_Document text_
**********
As we arrive in a brand new year, many of you are thinking about resolutions.
For me, the space at the end of a year holds an exciting energy and expectancy about the limitless possibilities of the year ahead.
A brand new start! Anything is possible.
But so often, resolutions leave us feeling overwhelmed by their rules and limitations, and like failures if we don’t check them off our lists.
Practices and rituals
A practice is the application of an idea, belief, or method.
A ritual, according to best-selling author Gretchen Rubin, “is a habit charged with transcendent meaning.”
I say, ditch resolutions and instead adopt practices and rituals that are rooted in self-love.
This way, not only is it impossible to “fail” but certain that we’ll feel good on the journey toward our dreams.
When we adopt practices and rituals that are rooted in self-love, we’ll be both living our dreams while we reach for them.
**********
_Problems and tasks_
(A) In the passage on New Year's resolutions, how does Gretchen Rubin define a ritual?
(B) Repeat the passage on New Year's resolutions word for word, starting with "For me, the" and going on through "off our lists.".
(C) Carry on the passage about New Year's resolutions from its last sentence.

_Extracted material_
**********
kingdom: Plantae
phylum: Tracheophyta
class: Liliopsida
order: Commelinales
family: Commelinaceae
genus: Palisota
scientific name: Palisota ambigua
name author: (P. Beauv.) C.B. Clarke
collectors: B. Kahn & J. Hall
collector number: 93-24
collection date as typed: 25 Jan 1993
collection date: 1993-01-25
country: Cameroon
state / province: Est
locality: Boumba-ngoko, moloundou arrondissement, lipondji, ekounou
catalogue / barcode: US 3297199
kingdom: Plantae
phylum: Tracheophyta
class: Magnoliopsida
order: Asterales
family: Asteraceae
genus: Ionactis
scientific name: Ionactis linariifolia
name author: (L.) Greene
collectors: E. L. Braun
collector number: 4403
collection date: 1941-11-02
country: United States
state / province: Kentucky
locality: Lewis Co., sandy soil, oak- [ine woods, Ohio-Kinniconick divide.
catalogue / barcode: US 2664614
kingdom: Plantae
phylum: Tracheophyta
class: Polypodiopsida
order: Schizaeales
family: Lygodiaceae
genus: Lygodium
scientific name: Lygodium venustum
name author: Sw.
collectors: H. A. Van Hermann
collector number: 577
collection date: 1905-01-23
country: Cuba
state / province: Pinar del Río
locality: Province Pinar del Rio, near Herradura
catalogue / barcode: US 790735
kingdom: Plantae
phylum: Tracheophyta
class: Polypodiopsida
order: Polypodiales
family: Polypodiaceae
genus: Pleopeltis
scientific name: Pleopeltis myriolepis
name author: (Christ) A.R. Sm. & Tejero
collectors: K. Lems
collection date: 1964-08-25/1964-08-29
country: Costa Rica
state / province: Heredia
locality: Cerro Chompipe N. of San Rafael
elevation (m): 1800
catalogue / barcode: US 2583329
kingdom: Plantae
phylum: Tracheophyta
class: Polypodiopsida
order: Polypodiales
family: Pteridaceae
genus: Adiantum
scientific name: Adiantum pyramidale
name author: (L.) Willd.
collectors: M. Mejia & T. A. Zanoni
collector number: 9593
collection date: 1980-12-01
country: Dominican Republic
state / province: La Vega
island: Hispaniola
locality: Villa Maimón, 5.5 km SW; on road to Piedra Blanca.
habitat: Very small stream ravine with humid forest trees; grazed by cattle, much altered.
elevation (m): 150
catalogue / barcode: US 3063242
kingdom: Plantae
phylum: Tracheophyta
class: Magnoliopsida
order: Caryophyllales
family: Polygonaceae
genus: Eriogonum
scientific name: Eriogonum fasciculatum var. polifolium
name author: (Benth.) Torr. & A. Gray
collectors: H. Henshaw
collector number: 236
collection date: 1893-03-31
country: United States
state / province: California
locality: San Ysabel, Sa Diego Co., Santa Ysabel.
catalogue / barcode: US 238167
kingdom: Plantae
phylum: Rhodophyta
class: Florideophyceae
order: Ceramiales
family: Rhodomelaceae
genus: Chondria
**********
_Response list_
(A) A ritual is "a habit charged with transcendent meaning."

(B)
For me, the space at the end of a year holds an exciting energy and expectancy about the limitless possibilities of the year ahead.
A brand new start! Anything is possible.
But so often, resolutions leave us feeling overwhelmed by their rules and limitations, and like failures if we don’t check them off our lists.

(C)
Three vital practices
I believe that self-love is the convergence of three vital practices:
I don’t think I’m alone in the struggle to observe and honour the needs of my mind, body and spirit.
This struggle has fascinated and infuriated me for years.
Why, when we all just want to be happy, do we neglect or even sabotage our own best interests?
In my case, the tides began to turn when I committed to becoming mindful of my actions and conscious of their impacts.
That’s it. I just shifted my mindset, got curious about my habits, and essentially pulled my head out of the sand.
(Newsflash: processed foods, sedentary behaviour and saying yes to unsuitable obligations don’t make you feel good.)
I decided to listen to my inner wisdom, and it said things like, “eat more vegetables” and “drink more water” and “get up and move around more” and “take time to be still every day.”
I can tell you from personal experience that it’s perilous to neglect your mind, body and spirit – and that layers of magic unfold when you respect every part of your being.
When you prioritize self-nurturing rituals, you fill your cup so full that it overflows into others'.
When you prioritize self-nurturing rituals, you’re not only your best, you inspire others to be their best.
You give them permission to honour their own mind, body and spirit.
This gift – being the best version of ourselves – couldn’t be further from selfish, but we often use that, or the G-word (guilt), as an excuse.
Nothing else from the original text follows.